O Museu da Cidade inaugura, na Capela do Morumbi, a exposição “Anekdota”, de Laura Belém. A artista mineira se vale das histórias sobre as origens do local e desvirtua o sentido de espaço interno e externo, cobrindo de vegetação a nave da capela e reconstruindo a fachada de alvenaria dos anos 1940 no nível do solo.

Ao relacionar de um modo livre a ausência de documentação factual sobre a origem e uso precípuo do local, bem como suas lacunas temporais, Laura promove uma espécie de entropia e reafirma a subjetividade da história: no interior da Capela vê-se o recorte e a reprodução da parede frontal de alvenaria, assentada no chão. Essa arquitetura atravessa a nave central da Capela e sai pela lateral direita, de forma que a torre (o seu duplo) encontra-se na parte externa. O jardim, por sua vez, é trazido para o interior da Capela, ocasionando uma contigüidade entre interior e exterior, como “Adentro” (2012) e “Pampulha” (2002), trabalhos em que realiza ação similar.

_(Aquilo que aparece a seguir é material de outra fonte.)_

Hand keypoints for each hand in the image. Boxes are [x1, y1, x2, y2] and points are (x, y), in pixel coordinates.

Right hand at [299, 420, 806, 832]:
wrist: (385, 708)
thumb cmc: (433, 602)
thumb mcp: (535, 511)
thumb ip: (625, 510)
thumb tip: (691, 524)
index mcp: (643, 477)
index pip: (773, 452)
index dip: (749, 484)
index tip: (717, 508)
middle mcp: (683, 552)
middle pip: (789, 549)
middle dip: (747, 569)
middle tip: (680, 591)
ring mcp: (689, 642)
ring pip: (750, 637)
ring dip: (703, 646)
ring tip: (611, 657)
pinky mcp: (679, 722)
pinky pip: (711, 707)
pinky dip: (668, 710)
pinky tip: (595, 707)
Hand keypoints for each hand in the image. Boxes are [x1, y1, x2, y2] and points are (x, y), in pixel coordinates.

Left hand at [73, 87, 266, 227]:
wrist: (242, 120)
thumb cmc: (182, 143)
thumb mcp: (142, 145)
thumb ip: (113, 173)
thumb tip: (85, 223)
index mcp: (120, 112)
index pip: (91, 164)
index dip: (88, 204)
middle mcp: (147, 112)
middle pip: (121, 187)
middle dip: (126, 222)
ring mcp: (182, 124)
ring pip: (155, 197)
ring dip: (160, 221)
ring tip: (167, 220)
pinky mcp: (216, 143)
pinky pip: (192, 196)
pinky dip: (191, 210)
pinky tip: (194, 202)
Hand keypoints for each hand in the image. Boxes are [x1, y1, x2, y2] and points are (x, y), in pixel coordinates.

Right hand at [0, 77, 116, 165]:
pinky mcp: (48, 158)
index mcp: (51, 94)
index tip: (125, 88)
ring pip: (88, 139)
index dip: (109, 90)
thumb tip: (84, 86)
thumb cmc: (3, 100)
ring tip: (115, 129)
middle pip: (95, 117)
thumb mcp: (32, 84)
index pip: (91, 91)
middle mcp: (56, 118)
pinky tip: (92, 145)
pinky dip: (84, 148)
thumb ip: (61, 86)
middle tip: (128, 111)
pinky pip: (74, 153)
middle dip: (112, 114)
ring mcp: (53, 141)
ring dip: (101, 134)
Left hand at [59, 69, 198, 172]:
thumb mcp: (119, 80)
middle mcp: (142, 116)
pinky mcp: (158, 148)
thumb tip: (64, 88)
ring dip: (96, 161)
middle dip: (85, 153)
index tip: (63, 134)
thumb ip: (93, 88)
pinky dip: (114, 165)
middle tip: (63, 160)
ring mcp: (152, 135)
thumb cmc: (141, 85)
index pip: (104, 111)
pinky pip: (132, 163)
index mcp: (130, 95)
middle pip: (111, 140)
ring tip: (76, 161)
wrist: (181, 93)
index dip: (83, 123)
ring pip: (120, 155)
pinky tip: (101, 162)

O título “Anekdota” vem do vocábulo grego ?ν?κδοτον, que significa literalmente “o que não foi publicado”. O percurso semântico dessa palavra é notável e remete, primeiramente, à Roma justiniana, ao Renascimento tardio, à linhagem dos Médicis em Florença e, por fim, à França do século XVII. Seu deslocamento de gênero historiográfico sem fontes para a atual “anedota” se deve, em grande parte, à língua francesa que, já no século XVII, passou a adotar a palavra nesse sentido.

Tal qual numa anedota, narrativa oral inconclusiva em que coexistem diversos pontos de vista, Laura parece ter a sua história para esse espaço plástico sobre o qual pairam tantas interpretações. Não importa o que digam, nem o que façam: tudo se arruína ou, ainda, tudo se transforma.